GFP team member Carinne McKeever Woodworth, PA-C, went before Congress in May to advocate for people with Inflammatory Bowel Disease (IBD). Carinne, who previously shared her story of Crohn’s Disease on our blog, traveled with her husband to speak during “IBD Day On The Hill” organized by the Crohn’s and Colitis Foundation.

“Our goal was to be a voice for the 5 million suffering from Crohn’s and Colitis,” she said.

Advocating for Inflammatory Bowel Disease Patients

Carinne and other North Carolina residents spoke in person with Sen. Thom Tillis (R-NC) and with Sen. Richard Burr’s (R-NC) legislative assistants. Their goal: to encourage legislators to include 'inflammatory bowel diseases' in the Department of Defense Peer-Reviewed Medical Research Program. To obtain the funding, IBD must be listed by Congress under this program.

“This money does not only help find a cure, but to also fund research of other treatment options,” Carinne said. “There are many Crohn’s and Colitis patients like myself who have ‘failed’ all medications currently on the market. Luckily, we learned there are now two drugs in Phase Three of clinical trials. These drugs will be available to the public in 1.5 years. Without funding for research these drugs would have never came into fruition and many would continue to suffer without a viable treatment option.”

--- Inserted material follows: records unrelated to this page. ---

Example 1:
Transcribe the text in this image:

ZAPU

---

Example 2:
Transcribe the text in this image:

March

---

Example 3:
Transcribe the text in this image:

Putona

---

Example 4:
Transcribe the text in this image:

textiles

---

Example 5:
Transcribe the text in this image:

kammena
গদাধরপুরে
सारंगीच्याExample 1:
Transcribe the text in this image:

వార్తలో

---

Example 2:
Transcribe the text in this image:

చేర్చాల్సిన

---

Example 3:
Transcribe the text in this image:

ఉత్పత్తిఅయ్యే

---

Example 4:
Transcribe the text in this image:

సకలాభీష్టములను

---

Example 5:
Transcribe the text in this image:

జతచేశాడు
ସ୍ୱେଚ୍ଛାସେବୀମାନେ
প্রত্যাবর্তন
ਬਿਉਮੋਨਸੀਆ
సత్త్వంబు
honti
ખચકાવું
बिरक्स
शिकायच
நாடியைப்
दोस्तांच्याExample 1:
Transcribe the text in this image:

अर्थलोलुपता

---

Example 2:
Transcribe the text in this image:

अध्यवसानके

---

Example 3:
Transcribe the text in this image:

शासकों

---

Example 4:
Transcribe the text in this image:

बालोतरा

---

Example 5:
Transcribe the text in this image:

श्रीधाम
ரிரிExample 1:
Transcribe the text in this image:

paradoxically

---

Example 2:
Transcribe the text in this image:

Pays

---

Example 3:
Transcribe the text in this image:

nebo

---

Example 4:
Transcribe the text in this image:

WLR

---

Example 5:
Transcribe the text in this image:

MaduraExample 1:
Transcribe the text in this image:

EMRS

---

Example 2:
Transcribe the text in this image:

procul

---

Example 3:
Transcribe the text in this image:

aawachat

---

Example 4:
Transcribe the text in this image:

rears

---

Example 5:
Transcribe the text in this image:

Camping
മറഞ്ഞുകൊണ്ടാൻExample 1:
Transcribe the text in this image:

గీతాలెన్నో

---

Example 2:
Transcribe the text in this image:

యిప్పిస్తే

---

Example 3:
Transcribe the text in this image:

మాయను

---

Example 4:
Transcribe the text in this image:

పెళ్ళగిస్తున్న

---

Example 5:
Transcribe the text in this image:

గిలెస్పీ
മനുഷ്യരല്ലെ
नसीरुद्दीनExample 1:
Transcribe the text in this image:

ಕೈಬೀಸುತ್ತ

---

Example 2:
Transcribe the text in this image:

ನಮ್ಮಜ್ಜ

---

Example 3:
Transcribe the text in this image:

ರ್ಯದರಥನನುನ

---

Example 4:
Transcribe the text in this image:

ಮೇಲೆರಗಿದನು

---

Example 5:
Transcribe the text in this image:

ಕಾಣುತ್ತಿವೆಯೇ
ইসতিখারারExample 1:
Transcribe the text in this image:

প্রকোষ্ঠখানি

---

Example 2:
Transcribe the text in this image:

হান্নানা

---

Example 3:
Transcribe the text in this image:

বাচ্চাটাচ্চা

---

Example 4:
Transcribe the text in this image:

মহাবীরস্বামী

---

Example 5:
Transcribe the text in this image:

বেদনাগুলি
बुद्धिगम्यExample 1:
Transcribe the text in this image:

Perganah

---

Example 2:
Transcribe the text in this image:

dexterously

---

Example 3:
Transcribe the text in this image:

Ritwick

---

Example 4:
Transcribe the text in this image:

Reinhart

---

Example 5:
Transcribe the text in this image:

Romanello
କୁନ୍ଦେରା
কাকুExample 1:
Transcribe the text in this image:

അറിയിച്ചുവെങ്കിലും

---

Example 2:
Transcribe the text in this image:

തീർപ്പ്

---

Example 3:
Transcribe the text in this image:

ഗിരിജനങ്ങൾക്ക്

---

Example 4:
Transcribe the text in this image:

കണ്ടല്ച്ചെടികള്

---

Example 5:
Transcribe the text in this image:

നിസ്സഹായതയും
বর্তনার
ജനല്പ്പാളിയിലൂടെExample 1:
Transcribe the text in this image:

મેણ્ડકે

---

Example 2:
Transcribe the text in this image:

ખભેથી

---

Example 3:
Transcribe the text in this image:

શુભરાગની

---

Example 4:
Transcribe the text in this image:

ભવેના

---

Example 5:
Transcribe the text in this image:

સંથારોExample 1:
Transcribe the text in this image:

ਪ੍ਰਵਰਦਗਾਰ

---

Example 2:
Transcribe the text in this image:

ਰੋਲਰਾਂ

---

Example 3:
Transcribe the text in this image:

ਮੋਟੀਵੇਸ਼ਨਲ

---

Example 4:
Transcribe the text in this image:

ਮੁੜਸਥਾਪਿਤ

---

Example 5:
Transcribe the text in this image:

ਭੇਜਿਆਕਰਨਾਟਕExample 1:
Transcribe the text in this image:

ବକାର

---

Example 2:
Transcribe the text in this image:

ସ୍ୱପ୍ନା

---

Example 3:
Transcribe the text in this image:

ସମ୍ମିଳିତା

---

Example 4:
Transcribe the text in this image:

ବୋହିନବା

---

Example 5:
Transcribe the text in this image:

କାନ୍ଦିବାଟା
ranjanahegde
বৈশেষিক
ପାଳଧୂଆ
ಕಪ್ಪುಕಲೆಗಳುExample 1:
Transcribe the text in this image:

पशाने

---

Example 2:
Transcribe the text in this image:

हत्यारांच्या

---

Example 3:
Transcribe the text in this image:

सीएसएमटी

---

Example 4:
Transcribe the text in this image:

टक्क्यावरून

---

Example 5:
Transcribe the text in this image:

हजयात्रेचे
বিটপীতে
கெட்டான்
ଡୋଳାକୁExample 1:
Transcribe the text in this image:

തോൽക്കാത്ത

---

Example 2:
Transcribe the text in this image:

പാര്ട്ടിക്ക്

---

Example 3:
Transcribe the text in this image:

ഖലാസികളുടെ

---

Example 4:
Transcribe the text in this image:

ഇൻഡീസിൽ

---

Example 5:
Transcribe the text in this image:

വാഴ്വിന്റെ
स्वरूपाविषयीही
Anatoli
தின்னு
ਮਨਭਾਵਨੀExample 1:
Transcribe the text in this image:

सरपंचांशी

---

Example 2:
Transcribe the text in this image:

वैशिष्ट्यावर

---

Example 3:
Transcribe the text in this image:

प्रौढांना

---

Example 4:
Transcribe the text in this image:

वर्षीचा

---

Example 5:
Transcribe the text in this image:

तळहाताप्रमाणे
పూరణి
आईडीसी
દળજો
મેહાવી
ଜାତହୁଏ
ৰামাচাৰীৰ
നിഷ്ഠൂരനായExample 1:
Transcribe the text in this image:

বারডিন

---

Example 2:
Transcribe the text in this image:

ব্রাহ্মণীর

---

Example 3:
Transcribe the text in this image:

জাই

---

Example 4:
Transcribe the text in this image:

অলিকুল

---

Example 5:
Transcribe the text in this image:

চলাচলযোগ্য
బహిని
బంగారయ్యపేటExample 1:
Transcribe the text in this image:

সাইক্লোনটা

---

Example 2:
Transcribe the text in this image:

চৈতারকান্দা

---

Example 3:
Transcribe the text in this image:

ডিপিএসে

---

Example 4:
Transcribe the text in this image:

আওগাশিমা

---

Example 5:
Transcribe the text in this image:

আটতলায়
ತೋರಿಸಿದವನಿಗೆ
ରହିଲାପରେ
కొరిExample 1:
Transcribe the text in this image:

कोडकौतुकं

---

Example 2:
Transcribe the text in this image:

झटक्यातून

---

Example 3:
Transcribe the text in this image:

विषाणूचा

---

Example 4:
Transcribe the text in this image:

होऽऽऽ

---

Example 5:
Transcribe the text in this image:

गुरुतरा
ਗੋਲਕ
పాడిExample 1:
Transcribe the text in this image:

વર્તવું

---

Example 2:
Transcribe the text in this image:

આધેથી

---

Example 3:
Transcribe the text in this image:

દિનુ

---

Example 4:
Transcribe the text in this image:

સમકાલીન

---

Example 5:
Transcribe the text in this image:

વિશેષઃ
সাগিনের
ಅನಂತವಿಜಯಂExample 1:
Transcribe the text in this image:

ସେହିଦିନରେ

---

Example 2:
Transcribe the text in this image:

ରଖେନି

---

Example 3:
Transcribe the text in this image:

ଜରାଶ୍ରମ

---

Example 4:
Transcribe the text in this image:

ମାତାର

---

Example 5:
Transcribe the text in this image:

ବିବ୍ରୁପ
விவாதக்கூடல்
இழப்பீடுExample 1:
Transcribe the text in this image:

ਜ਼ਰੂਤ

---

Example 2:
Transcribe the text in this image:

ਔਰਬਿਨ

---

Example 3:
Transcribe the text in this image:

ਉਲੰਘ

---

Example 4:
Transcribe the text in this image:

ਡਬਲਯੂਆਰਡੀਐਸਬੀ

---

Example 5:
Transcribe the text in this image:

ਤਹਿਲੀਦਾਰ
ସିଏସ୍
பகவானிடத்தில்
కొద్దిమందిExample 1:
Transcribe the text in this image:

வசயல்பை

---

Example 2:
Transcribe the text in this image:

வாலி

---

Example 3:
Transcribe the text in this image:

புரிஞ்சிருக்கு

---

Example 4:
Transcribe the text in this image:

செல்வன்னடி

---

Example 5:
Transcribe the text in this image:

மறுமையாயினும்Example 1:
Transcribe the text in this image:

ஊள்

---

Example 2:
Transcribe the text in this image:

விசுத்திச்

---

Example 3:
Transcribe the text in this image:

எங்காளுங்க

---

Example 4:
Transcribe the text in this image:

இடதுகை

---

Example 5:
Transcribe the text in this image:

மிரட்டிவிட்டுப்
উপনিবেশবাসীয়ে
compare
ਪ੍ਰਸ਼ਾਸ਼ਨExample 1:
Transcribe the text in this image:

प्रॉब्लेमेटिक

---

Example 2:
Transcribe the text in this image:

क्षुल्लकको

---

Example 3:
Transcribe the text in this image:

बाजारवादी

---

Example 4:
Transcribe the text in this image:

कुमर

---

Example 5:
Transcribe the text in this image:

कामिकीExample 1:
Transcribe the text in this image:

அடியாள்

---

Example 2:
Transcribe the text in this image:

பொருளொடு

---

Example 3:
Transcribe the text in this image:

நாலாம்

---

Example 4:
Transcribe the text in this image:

Carinne also spoke with legislative staffers for North Carolina House of Representatives, including the teams from the offices of Rep. Alma S. Adams (D-12), Rep. David Price (D-4), and Rep. G.K. Butterfield (D-1). There, she lobbied against step therapy.

“Step therapy is when your provider prescribes a certain medication but your insurance companies makes you try older, cheaper medications before paying for the drug that was originally prescribed,” Carinne explained. “This process could take months before the insurance companies approve the medication. For an Inflammatory Bowel Disease, patient this may be the difference between saving your colon and having it surgically removed. Currently Step Therapy gives all the power to insurance companies — we lobbied to put the decision back into the provider-patient hands.”

Finally, Carinne also argued against a potential law that would discriminate against people with pre-existing conditions, which would affect not just those with Crohn’s, but people with diabetes, cancer, and other health problems. According to an analysis by the Department of Health and Human Services, 50 to 129 million (19 to 50 percent of) non-elderly Americans have some type of pre-existing health condition.

Carinne said she doesn’t know for sure if her efforts made a difference, but she is glad she went.

“At the end of the day I always hope that I have made this world a better place,” Carinne said. “Most days I am not sure if I did any good, but on May 18 I was able to go to bed knowing that I was an advocate for the 5 million suffering from this incurable disease. The experiences I had and the people I met with will always have a special place in my heart.”